Elle lèvera l’ancre à Barcelone : Une flottille pour briser le blocus de Gaza
Malgré une météo capricieuse qui retarde le départ, la « Global Sumud Flotilla » s’apprête à quitter le port de Barcelone. Forte de 70 navires et de 3 000 participants, dont les ONGONG Une organisation non gouvernementale (ONG) est une association à but non lucratif, d'intérêt public, qui ne relève ni de l'État, ni d'institutions internationales Open Arms et Greenpeace, cette mission d’envergure internationale entend briser le blocus maritime israélien pour acheminer une aide humanitaire vitale à une enclave palestinienne à bout de souffle.
Cette nouvelle tentative de briser le blocus maritime imposé à la bande de Gaza se prépare depuis le Port Vell, où des centaines de citoyens et militants, venus de plusieurs pays, se sont rassemblés pour apporter leur soutien.
Initialement prévue ce week-end, la traversée a été reportée de quelques jours en raison de conditions météorologiques défavorables, marquées par des vagues atteignant jusqu’à cinq mètres. Les organisateurs privilégient cette fois la prudence, tirant les leçons des précédentes tentatives. Le départ effectif est désormais envisagé entre mardi et mercredi, sous réserve d’une amélioration des conditions en mer.
Au total, plus de 73 navires et près de 3050 participants devraient prendre part à cette initiative, présentée comme la plus importante jamais organisée en direction de Gaza. Des délégations venues d’Italie, de Grèce et de Turquie doivent rejoindre la flottille en mer.
Parmi les embarcations figurent notamment celles de Open Arms et de Greenpeace, avec son navire Arctic Sunrise, chargé d’assurer un soutien technique. En parallèle, près d’un millier de professionnels de santé participent à la mission afin de venir en aide à un système sanitaire gazoui gravement affaibli.

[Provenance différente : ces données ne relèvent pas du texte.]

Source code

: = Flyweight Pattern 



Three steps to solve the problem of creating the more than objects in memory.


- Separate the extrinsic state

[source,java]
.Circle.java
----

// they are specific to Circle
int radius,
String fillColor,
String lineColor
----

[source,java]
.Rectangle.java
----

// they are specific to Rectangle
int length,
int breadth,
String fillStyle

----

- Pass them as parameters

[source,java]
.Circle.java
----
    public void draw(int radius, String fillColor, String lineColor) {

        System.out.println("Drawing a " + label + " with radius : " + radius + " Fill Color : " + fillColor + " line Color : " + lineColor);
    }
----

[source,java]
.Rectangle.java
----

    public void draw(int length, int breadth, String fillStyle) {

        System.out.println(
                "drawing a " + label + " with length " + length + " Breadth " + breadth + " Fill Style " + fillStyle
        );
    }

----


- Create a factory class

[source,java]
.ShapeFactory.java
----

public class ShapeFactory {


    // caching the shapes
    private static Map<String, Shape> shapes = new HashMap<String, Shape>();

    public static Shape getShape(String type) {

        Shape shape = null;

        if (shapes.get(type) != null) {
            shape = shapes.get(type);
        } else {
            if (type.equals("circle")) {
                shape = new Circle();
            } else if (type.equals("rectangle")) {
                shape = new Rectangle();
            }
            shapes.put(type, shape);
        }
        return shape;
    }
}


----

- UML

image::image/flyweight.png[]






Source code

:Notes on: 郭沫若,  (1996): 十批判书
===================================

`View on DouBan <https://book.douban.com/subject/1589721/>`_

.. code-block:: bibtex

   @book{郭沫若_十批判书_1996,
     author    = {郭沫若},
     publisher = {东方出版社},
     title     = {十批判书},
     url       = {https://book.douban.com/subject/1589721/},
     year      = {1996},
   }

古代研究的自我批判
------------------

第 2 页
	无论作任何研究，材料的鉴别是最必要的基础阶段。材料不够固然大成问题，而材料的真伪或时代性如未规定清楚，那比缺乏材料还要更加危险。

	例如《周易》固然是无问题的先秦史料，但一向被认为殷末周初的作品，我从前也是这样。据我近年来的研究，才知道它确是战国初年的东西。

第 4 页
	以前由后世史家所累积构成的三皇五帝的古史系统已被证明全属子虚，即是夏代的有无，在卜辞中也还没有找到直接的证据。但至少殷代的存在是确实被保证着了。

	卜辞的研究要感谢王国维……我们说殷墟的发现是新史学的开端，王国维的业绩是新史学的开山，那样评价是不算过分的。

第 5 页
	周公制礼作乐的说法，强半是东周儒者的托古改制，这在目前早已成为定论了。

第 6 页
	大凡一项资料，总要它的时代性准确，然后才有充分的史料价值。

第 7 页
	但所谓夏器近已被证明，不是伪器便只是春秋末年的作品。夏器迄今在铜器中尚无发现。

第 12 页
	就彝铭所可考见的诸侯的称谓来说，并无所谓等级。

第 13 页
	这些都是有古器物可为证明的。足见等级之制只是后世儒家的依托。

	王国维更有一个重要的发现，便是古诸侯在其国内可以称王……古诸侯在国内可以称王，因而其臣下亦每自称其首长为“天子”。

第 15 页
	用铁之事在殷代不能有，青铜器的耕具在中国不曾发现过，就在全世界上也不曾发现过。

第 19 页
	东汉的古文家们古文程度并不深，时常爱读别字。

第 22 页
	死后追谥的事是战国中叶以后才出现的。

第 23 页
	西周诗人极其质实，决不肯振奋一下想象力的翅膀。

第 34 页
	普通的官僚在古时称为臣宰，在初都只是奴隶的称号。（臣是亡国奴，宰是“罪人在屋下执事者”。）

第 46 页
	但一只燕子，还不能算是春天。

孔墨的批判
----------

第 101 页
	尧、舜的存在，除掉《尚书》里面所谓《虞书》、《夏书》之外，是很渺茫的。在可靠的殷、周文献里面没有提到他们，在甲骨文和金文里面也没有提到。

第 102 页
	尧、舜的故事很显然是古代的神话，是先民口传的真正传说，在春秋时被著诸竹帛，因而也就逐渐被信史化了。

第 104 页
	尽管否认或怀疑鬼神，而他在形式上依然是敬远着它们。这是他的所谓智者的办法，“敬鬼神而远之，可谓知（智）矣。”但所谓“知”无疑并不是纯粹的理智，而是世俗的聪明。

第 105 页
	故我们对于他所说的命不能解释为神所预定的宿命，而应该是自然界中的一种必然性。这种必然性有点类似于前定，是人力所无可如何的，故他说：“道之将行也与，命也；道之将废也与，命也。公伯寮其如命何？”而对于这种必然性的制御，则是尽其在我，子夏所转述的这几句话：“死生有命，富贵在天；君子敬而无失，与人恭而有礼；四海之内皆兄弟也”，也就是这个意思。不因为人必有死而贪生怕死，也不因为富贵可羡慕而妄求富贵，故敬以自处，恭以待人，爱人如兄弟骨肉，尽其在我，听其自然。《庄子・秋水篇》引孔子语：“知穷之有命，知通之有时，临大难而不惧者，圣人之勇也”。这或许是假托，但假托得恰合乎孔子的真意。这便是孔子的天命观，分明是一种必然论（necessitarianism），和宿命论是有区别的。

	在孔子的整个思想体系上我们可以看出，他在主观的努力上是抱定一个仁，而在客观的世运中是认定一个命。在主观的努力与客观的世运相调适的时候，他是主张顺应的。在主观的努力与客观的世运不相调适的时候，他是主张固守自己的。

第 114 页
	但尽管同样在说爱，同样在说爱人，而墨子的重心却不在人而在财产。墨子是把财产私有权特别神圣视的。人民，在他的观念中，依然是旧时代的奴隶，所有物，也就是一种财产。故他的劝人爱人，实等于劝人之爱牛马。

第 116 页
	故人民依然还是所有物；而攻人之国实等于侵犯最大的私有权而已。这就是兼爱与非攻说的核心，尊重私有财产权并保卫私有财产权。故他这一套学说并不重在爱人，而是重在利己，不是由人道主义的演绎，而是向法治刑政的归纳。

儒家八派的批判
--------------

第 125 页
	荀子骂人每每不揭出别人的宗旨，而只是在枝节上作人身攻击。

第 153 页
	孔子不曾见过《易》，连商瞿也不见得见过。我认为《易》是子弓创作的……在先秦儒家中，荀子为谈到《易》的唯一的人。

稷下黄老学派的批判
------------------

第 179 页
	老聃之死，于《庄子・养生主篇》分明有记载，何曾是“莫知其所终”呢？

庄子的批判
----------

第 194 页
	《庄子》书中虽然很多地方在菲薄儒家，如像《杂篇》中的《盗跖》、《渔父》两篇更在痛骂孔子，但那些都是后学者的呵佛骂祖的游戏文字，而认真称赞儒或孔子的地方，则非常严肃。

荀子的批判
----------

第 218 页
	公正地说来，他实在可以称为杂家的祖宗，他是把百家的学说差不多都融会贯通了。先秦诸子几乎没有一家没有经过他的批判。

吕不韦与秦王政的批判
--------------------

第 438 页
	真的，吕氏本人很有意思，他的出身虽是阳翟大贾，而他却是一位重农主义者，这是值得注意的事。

Les organisateurs affirment vouloir acheminer des médicaments, des denrées alimentaires et du matériel éducatif, tout en attirant l’attention de la communauté internationale sur la situation humanitaire dans l’enclave palestinienne.
Le 31 août 2025, une précédente mission de la Global Sumud Flotilla avait déjà pris le départ depuis Barcelone dans des circonstances similaires. Cette opération avait mobilisé plusieurs dizaines de bateaux et des centaines de volontaires issus de nombreux pays.

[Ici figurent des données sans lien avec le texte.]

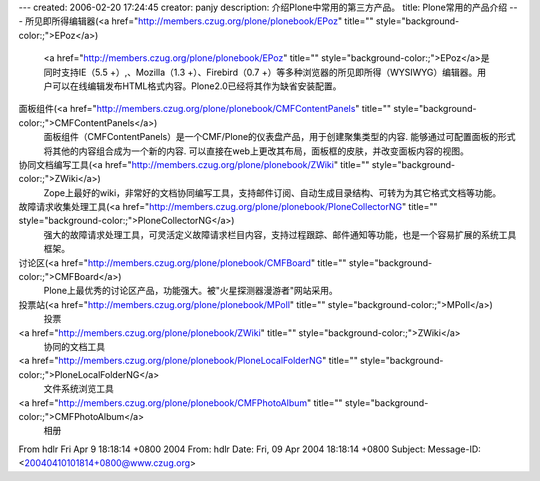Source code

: ---
created: 2006-02-20 17:24:45
creator: panjy
description: 介绍Plone中常用的第三方产品。
title: Plone常用的产品介绍
---
所见即所得编辑器(<a href="http://members.czug.org/plone/plonebook/EPoz" title="" style="background-color:;">EPoz</a>)
 <a href="http://members.czug.org/plone/plonebook/EPoz" title="" style="background-color:;">EPoz</a>是同时支持IE（5.5 +）,、Mozilla（1.3 +）、Firebird（0.7 +）等多种浏览器的所见即所得（WYSIWYG）编辑器。用户可以在线编辑发布HTML格式内容。Plone2.0已经将其作为缺省安装配置。

面板组件(<a href="http://members.czug.org/plone/plonebook/CMFContentPanels" title="" style="background-color:;">CMFContentPanels</a>)
  面板组件（CMFContentPanels）是一个CMF/Plone的仪表盘产品，用于创建聚集类型的内容. 能够通过可配置面板的形式将其他的内容组合成为一个新的内容. 可以直接在web上更改其布局，面板框的皮肤，并改变面板内容的视图。 

协同文档编写工具(<a href="http://members.czug.org/plone/plonebook/ZWiki" title="" style="background-color:;">ZWiki</a>)
  Zope上最好的wiki，非常好的文档协同编写工具，支持邮件订阅、自动生成目录结构、可转为为其它格式文档等功能。 

故障请求收集处理工具(<a href="http://members.czug.org/plone/plonebook/PloneCollectorNG" title="" style="background-color:;">PloneCollectorNG</a>)
    强大的故障请求处理工具，可灵活定义故障请求栏目内容，支持过程跟踪、邮件通知等功能，也是一个容易扩展的系统工具框架。 

讨论区(<a href="http://members.czug.org/plone/plonebook/CMFBoard" title="" style="background-color:;">CMFBoard</a>)
    Plone上最优秀的讨论区产品，功能强大。被"火星探测器漫游者"网站采用。 

投票站(<a href="http://members.czug.org/plone/plonebook/MPoll" title="" style="background-color:;">MPoll</a>)
    投票

<a href="http://members.czug.org/plone/plonebook/ZWiki" title="" style="background-color:;">ZWiki</a>
   协同的文档工具

<a href="http://members.czug.org/plone/plonebook/PloneLocalFolderNG" title="" style="background-color:;">PloneLocalFolderNG</a>
   文件系统浏览工具

<a href="http://members.czug.org/plone/plonebook/CMFPhotoAlbum" title="" style="background-color:;">CMFPhotoAlbum</a>
  相册


From hdlr Fri Apr 9 18:18:14 +0800 2004
From: hdlr
Date: Fri, 09 Apr 2004 18:18:14 +0800
Subject: 
Message-ID: <20040410101814+0800@www.czug.org>


Cependant, la mission avait rapidement été confrontée à des difficultés techniques et météorologiques, contraignant certaines embarcations à faire demi-tour peu après le départ. Malgré ces obstacles, une partie de la flottille avait poursuivi sa route.
Début octobre 2025, l’expédition avait finalement été interceptée en mer par les autorités israéliennes. Plusieurs dizaines de militants avaient été arrêtés puis détenus pendant plusieurs jours avant d’être expulsés. Cet épisode reste un précédent marquant, renforçant les inquiétudes quant aux risques encourus par les participants.
Le contexte actuel demeure particulièrement sensible. Israël maintient depuis 2007 un blocus maritime sur la bande de Gaza, qu’il justifie par des impératifs sécuritaires, tandis que de nombreuses organisations internationales dénoncent une grave crise humanitaire.
Dans ce climat, plusieurs responsables politiques européens ont appelé à la protection des membres de la flottille et au respect du droit international en mer.
Malgré les risques d’interception et l’instabilité régionale, les organisateurs assurent qu’ils ne renonceront pas. Pour eux, cette mission dépasse le cadre strictement humanitaire. Elle constitue également un acte de mobilisation politique visant à dénoncer l’isolement de Gaza.
En parallèle, un convoi terrestre est également en préparation, avec pour objectif d’acheminer une aide complémentaire via le passage de Rafah, en traversant plusieurs pays d’Afrique du Nord.
Dans un contexte régional marqué par les tensions, la Global Sumud Flotilla entend ainsi porter un double message : apporter une aide d’urgence aux populations civiles et interpeller la communauté internationale sur la nécessité de mettre fin au blocus.